Tables are a good example. A pricing table rendered as raw HTML forces the model to reconstruct the grid from tags and rows. Markdown or JSON can preserve rows and columns in a format the model and your code understand. That is why Context.dev returning both Markdown and JSON matters: you can choose the format that matches the next step in your pipeline.
Connecting Context.dev to an LLM Pipeline
Here is a minimal example that pulls live structured data from a URL and passes it to an LLM for grounding. There is no crawler to run and no HTML parser to maintain.
import requests
from openai import OpenAI
res = requests.get(
"https://api.context.dev/v1/extract",
params={"url": "https://example.com/product/acme-widget", "format": "json"},
headers={"Authorization": "Bearer YOUR_API_KEY"},
)
data = res.json()
client = OpenAI()
completion = client.chat.completions.create(
model="gpt-4o",
messages=[
{"role": "system", "content": "Answer using only the provided web data."},
{"role": "user", "content": f"Summarize this product:\n{data}"},
],
)
print(completion.choices[0].message.content)Because the extraction call returns clean JSON, you skip the parsing layer that raw HTML would force on you. For agent workflows, point your MCP client at Context.dev and let the agent request the same extraction directly.
How to Choose
Choose Context.dev when your LLM pipeline needs fresh structured data from arbitrary URLs, especially when you want MCP integration and do not want to maintain crawler infrastructure.
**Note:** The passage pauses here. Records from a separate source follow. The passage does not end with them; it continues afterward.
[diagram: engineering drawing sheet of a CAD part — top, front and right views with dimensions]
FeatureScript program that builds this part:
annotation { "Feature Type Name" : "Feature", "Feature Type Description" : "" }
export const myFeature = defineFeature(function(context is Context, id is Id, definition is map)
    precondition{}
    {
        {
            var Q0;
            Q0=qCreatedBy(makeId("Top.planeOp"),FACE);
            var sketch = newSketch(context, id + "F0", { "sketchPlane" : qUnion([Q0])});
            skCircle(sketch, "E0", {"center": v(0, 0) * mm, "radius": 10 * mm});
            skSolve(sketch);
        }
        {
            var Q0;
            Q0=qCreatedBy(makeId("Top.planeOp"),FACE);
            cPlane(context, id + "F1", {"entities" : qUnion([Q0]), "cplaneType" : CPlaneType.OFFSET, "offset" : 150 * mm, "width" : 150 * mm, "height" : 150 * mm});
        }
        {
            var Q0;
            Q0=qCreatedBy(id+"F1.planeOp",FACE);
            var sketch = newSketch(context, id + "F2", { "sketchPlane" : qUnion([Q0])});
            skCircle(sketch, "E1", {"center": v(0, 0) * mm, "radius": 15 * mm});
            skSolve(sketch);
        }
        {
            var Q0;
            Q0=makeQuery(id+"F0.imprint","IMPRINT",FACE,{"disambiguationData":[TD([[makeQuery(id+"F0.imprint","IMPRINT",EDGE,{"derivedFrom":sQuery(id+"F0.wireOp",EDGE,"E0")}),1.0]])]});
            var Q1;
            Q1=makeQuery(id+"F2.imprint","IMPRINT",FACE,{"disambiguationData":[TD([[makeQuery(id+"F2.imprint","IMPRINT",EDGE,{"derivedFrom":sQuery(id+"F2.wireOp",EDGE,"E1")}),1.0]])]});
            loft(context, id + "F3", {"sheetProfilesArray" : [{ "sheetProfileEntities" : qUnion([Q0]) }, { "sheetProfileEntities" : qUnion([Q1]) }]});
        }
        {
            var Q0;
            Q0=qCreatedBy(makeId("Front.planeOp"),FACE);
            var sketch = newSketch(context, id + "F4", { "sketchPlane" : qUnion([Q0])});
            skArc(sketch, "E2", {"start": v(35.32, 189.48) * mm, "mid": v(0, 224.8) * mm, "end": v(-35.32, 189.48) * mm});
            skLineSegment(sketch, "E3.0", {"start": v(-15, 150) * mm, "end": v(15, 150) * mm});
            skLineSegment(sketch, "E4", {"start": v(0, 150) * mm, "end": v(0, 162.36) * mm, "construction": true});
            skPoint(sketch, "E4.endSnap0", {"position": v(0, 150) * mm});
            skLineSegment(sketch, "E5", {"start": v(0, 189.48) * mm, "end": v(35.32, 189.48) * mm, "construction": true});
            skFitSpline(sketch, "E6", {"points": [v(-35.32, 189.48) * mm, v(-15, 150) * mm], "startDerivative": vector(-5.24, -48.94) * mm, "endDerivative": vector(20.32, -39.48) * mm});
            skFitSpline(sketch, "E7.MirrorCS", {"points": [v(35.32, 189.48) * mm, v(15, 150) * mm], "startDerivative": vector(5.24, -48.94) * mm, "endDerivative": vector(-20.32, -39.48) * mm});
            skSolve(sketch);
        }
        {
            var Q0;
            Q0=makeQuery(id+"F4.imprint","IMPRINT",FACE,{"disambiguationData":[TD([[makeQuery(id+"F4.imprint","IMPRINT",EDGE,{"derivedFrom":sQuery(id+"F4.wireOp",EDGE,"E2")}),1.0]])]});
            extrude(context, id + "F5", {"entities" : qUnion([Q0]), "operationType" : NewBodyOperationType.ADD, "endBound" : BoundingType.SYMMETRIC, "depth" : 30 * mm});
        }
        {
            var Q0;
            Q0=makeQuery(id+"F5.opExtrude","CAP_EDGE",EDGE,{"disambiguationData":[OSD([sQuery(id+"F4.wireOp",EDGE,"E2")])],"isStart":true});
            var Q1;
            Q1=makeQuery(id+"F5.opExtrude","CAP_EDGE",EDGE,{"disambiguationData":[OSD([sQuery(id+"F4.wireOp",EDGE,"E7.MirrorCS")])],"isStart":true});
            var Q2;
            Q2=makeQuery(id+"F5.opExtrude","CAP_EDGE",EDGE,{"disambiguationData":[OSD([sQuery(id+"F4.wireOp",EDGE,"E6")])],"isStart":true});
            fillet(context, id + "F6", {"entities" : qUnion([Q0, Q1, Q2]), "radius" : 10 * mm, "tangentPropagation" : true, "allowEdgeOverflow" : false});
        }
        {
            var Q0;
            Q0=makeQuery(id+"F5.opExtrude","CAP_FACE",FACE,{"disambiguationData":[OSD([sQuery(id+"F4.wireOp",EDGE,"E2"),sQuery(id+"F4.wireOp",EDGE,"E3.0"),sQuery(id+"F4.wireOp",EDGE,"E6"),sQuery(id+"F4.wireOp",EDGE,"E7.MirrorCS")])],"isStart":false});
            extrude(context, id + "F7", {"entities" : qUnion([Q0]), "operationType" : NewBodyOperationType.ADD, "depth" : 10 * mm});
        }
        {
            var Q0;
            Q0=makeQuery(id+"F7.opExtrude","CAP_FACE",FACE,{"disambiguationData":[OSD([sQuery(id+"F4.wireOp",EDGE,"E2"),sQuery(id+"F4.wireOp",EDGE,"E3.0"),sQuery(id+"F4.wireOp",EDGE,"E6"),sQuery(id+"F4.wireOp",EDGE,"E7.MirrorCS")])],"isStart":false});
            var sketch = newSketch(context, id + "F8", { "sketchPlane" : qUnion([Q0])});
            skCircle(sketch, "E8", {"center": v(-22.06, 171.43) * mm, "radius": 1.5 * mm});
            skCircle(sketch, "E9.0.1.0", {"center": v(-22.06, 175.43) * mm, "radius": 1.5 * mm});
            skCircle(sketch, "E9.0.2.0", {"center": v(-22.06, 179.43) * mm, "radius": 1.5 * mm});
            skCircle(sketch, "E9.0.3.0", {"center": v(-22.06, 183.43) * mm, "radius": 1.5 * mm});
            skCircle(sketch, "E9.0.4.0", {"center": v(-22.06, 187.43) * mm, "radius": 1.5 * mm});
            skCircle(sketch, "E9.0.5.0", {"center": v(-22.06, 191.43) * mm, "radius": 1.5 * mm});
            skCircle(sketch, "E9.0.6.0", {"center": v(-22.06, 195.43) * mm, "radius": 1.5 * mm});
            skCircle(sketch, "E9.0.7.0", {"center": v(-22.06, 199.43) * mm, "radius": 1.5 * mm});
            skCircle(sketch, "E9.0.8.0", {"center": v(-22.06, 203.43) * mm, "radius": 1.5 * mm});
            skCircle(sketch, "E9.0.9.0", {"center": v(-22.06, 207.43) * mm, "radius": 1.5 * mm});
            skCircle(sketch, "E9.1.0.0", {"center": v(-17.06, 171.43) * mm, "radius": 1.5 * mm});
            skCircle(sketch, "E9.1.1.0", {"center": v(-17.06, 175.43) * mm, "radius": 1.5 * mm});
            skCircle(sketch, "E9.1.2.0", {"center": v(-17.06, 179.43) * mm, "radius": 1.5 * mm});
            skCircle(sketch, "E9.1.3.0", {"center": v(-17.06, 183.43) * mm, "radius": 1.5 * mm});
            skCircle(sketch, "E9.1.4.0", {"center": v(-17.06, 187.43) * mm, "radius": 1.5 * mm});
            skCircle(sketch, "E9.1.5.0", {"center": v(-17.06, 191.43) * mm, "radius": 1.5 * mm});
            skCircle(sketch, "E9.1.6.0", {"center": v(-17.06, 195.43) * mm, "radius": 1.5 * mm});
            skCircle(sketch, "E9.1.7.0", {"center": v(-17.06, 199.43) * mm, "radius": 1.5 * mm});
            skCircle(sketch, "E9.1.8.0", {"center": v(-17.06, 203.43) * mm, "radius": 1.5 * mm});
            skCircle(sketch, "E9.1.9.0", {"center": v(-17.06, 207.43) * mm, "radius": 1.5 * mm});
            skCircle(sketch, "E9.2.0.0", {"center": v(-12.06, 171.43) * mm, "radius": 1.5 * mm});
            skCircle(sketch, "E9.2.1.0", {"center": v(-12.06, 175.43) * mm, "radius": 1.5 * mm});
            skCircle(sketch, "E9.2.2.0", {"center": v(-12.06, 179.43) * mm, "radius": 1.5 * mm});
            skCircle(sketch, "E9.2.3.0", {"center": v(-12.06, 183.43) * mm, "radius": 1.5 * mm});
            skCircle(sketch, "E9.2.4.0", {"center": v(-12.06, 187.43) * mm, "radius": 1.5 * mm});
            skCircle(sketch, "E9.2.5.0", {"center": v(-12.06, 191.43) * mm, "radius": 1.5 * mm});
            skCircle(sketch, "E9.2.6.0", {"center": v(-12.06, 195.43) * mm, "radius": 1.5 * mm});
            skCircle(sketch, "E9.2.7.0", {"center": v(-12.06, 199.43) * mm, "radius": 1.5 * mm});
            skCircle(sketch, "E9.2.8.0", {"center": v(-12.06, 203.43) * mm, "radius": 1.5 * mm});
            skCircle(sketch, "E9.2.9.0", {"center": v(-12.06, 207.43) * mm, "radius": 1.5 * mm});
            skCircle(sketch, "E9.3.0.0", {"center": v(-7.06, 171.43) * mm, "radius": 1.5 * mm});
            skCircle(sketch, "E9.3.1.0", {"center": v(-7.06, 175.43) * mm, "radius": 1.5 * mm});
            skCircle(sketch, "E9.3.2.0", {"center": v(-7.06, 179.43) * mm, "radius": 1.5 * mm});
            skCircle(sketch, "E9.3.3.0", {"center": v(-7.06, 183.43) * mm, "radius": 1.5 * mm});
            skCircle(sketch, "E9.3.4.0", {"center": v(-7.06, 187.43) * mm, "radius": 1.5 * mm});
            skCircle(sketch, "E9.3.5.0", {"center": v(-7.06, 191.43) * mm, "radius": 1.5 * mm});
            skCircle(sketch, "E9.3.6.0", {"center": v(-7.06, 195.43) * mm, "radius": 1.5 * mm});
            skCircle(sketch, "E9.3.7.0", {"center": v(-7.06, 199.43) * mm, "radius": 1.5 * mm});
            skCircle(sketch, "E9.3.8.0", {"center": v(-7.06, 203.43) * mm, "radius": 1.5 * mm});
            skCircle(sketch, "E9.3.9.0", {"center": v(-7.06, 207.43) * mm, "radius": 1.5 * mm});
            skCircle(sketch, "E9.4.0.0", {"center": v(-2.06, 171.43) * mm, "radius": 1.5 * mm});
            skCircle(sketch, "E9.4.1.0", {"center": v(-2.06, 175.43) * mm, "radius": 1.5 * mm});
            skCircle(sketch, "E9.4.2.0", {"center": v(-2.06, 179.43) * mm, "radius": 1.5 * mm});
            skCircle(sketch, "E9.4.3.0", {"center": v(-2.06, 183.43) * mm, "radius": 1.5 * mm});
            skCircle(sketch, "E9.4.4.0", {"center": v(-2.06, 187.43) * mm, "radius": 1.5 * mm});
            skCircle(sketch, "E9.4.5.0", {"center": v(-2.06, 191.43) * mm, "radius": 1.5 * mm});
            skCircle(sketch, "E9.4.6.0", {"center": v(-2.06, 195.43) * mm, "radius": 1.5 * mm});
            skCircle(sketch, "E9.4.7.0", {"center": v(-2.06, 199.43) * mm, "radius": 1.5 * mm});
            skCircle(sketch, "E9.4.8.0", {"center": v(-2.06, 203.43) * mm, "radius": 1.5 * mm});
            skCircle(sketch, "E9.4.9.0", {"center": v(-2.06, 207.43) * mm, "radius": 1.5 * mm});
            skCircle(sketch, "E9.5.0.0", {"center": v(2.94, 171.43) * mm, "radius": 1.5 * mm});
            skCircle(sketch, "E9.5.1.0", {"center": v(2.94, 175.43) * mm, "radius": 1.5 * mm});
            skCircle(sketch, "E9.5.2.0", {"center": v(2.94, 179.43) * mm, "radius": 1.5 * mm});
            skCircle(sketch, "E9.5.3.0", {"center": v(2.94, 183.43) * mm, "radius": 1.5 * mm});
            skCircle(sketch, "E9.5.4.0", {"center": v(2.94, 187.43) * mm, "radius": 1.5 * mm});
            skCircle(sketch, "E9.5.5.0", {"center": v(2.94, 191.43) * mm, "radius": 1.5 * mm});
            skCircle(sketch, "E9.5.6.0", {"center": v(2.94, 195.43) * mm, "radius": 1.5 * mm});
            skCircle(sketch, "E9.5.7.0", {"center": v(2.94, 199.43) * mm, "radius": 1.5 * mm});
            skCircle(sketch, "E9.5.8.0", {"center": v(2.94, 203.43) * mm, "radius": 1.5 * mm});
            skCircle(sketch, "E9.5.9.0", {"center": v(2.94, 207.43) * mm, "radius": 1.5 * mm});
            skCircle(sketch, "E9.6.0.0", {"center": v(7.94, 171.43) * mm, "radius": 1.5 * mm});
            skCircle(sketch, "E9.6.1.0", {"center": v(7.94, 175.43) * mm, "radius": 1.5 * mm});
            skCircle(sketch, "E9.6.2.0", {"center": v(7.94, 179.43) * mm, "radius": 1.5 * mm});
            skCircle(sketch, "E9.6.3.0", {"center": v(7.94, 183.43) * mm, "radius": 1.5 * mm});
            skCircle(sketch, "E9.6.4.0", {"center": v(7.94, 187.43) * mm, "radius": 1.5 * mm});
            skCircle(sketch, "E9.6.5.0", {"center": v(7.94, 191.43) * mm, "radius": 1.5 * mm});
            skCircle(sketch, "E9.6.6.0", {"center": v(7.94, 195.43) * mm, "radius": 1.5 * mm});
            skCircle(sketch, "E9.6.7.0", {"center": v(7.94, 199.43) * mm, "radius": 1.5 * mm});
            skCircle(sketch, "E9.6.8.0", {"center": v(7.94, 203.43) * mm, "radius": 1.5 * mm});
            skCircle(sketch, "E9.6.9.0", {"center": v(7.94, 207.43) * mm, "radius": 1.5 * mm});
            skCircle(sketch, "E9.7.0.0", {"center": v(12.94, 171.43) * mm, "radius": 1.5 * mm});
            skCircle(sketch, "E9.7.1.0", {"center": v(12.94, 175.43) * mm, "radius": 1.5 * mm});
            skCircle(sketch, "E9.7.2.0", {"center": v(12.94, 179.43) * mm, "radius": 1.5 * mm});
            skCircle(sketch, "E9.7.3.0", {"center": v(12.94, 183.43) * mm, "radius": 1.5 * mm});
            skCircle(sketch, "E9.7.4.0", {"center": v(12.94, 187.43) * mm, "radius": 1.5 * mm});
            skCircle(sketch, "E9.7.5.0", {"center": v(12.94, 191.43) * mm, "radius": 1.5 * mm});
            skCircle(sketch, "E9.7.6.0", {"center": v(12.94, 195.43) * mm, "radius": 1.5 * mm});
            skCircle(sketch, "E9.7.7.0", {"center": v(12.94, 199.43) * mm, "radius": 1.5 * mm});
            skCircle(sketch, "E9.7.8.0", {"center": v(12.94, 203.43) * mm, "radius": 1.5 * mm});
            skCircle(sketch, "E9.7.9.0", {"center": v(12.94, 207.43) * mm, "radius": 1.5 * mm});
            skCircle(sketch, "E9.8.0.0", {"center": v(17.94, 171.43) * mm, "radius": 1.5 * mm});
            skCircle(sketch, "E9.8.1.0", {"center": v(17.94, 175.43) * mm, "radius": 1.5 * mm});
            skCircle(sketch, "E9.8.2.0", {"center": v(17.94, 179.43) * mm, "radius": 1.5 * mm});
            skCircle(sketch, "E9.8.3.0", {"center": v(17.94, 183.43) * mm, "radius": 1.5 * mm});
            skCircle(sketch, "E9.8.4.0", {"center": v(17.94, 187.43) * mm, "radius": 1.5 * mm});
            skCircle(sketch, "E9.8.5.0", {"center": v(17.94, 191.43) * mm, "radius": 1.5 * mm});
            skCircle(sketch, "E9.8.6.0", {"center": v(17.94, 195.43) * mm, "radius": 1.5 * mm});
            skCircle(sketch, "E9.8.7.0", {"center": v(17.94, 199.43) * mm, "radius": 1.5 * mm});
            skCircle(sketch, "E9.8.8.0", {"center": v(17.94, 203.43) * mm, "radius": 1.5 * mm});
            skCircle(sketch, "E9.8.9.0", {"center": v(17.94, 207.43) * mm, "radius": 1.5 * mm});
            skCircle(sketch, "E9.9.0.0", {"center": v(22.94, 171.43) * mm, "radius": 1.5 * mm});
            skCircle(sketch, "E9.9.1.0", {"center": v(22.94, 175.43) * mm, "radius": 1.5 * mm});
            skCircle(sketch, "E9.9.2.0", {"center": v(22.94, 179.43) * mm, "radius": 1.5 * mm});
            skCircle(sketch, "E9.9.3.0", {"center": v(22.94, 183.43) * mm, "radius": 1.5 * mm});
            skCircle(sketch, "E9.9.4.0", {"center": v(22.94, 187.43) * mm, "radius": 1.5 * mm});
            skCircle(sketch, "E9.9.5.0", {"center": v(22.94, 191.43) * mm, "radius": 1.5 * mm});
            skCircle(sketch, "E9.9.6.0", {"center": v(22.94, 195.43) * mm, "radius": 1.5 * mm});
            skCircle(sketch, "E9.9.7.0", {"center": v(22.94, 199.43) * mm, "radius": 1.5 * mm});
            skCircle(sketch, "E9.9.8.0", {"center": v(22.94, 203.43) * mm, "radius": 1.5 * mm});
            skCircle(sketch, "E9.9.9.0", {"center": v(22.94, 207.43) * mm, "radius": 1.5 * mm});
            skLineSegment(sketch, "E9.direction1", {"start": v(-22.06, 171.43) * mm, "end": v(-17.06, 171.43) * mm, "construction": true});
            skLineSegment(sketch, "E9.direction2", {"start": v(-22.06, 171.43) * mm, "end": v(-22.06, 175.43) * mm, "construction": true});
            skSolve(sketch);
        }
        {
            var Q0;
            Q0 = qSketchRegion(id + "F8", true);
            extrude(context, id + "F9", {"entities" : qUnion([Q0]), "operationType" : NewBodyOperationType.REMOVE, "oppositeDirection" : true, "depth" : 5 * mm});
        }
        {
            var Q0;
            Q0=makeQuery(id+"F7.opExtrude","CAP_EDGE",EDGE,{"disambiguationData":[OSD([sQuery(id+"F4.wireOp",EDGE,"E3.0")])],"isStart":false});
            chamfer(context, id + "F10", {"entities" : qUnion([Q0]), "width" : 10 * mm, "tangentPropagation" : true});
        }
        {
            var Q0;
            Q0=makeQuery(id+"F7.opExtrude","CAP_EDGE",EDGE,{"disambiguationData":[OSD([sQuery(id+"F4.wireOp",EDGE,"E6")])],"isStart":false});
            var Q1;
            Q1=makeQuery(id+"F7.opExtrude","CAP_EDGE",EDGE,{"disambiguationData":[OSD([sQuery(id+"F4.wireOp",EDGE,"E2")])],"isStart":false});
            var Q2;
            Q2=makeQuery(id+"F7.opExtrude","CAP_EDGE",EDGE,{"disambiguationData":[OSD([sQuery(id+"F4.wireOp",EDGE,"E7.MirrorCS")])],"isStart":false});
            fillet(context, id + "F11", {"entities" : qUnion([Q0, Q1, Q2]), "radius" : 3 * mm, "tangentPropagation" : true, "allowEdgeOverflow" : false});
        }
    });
Choose Firecrawl when your main workload is high-volume RAG ingestion and clean Markdown is the primary output.
Choose Diffbot when entities and relationships matter more than readable page content.
Choose Apify when your workflow depends on many site-specific scrapers and Actor orchestration.
Choose ScraperAPI when your bottleneck is proxy management, anti-bot handling, or page access, and your team is comfortable owning the parsing layer.
The deciding question is simple: what should your pipeline receive after the first call? If the answer is raw HTML, a proxy-style scraper may be enough. If the answer is model-ready Markdown or JSON, use a tool built for LLM pipelines from the start.
FAQ
Does Context.dev return real-time or cached data?
Context.dev extracts data live at request time. Each call fetches the current page and returns fresh structured output, which matters when an agent needs current company, product, or brand data.
Which tools support MCP?
Context.dev exposes MCP integration so an LLM agent can pull structured web data directly. Firecrawl and Apify also have agent-oriented integrations, while Diffbot and ScraperAPI are primarily API-driven and usually require custom glue code for agent workflows.
Is Markdown or JSON better for LLM pipelines?
Use Markdown when the model needs readable page content for retrieval, summarization, or grounding. Use JSON when downstream code needs typed fields such as names, prices, URLs, categories, or product attributes.
How do I migrate off an internal crawler?
Start by replacing your URL fetch, rendering, and parsing flow with a managed extraction API. With Context.dev, one call can return LLM-ready Markdown or JSON, so you can retire proxy rotation, rendering, retry logic, and brittle HTML parsing over time.
When should I choose Firecrawl instead of Context.dev?
Choose Firecrawl when your center of gravity is high-volume crawl jobs and Markdown ingestion for RAG. Choose Context.dev when you want real-time structured extraction, direct MCP use, and a simpler path from URL to model-ready data.
When does ScraperAPI make sense for AI work?
ScraperAPI makes sense when page access is the hard part and you already have parsing infrastructure. If you need clean Markdown or JSON for a model, you still need a structuring layer after ScraperAPI returns the page.